Racionalizar el mapa de titulaciones universitarias

Juan M. Lema Rodicio FIRMA INVITADA

OPINIÓN

19 nov 2014 . Actualizado a las 05:00 h.

En reuniones de amigos, la racionalización del mapa de titulaciones universitarias es un tema de debate habitual. Empiezo por decir que racionalizar no me parece la expresión más adecuada, pues aunque la situación actual es mejorable, en modo alguno es irracional. Se ha instalado en la sociedad una opinión bastante extendida de que hay demasiadas titulaciones, que conviene evitar duplicaciones y, en aras de una mayor eficacia, cerrar aquellas que tengan una menor demanda. Y, desde luego, no creo que este sea un diagnóstico certero.

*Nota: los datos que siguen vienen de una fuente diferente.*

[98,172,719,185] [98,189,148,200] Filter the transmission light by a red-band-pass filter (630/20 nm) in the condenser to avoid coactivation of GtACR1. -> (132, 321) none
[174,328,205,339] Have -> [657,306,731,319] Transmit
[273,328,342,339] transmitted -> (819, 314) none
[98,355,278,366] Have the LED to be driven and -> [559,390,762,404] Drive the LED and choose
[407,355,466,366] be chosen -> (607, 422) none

El mapa universitario de Galicia es muy conservador, y para muestra baste por indicar que en el campus de Santiago de Compostela el 80 % de los grados que se ofertan ya se impartían como licenciaturas o diplomaturas hace 30 años, en la mayoría de los casos con la misma denominación. Cuando se compara la oferta de Galicia con las de universidades más dinámicas, los resultados son muy decepcionantes. Pongamos algunos ejemplos a diferentes niveles. La Universidad de Gante, en Bélgica, ofrece 4 grados diferentes en disciplinas en Psicología y 2 en Derecho. La Universidad Autónoma de Barcelona oferta 7 títulos de grado en Biociencias. Y nuestra universidad extranjera más cercana, la Universidade do Minho (18.000 alumnos), ofrece 69 grados y 103 másteres -mientras que la Universidade de Santiago de Compostela, con 25.000 alumnos, oferta 52 grados y 59 másteres- entre las que se encuentran, por ejemplo, Ingeniería de Polímeros, Teatro, Relaciones internacionales, Diseño de moda o Enología, ninguna de ellas con presencia en Galicia?

La sociedad ha cambiado notablemente en intereses y demandas y, aparentemente, la universidad no ha sido capaz de renovarse suficientemente.

Tampoco se han prodigado suficientemente iniciativas en donde se ofrezcan titulaciones dobles, o másteres en combinación con universidades europeas o carreras que puedan seguirse totalmente en inglés y que pudieran servir como acicate a alumnos más exigentes, que buscan algo más y que, cada vez con mayor frecuencia, tratan de buscar en otras universidades españolas.

Y se pueden identificar varias razones para esta falta de dinamismo. Probablemente la principal ha sido una muy mala gestión del Sistema Universitario Galego, que, con el loable fin de «coordinar», sencillamente ha coartado la libertad de las universidades para buscar su perfil, cercenando propuestas no por deficiencias, sino con la disculpa de «evitar desequilibrios». Parece que nuestros rectores hubieran estado más preocupados en abortar iniciativas en otras universidades que en promover proyectos propios. Por idéntica razón, el equilibrio, pero en sentido contrario, se han autorizado titulaciones con muy poco fundamento, que con los años han demostrado ser un fiasco para los estudiantes atraídos por nombres biensonantes.

Pero también la falta de iniciativa de los equipos de gobierno de las universidades y de los decanos, la rigidez del sistema de acreditación español (que hasta hace poco disponía de un «catálogo de titulaciones») y el conservadurismo de los profesores pueden explicar la lentitud de reflejos.

La reciente transformación de licenciaturas de 5 años en grados de 4 años ha liberado capacidad docente que debería ponerse al servicio de nuevas iniciativas. Entre tanto, parece que la mayor preocupación sea la de cancelar titulaciones con poca demanda (por una parte) o la defensa numantina de su supervivencia, a cualquier precio (por la otra).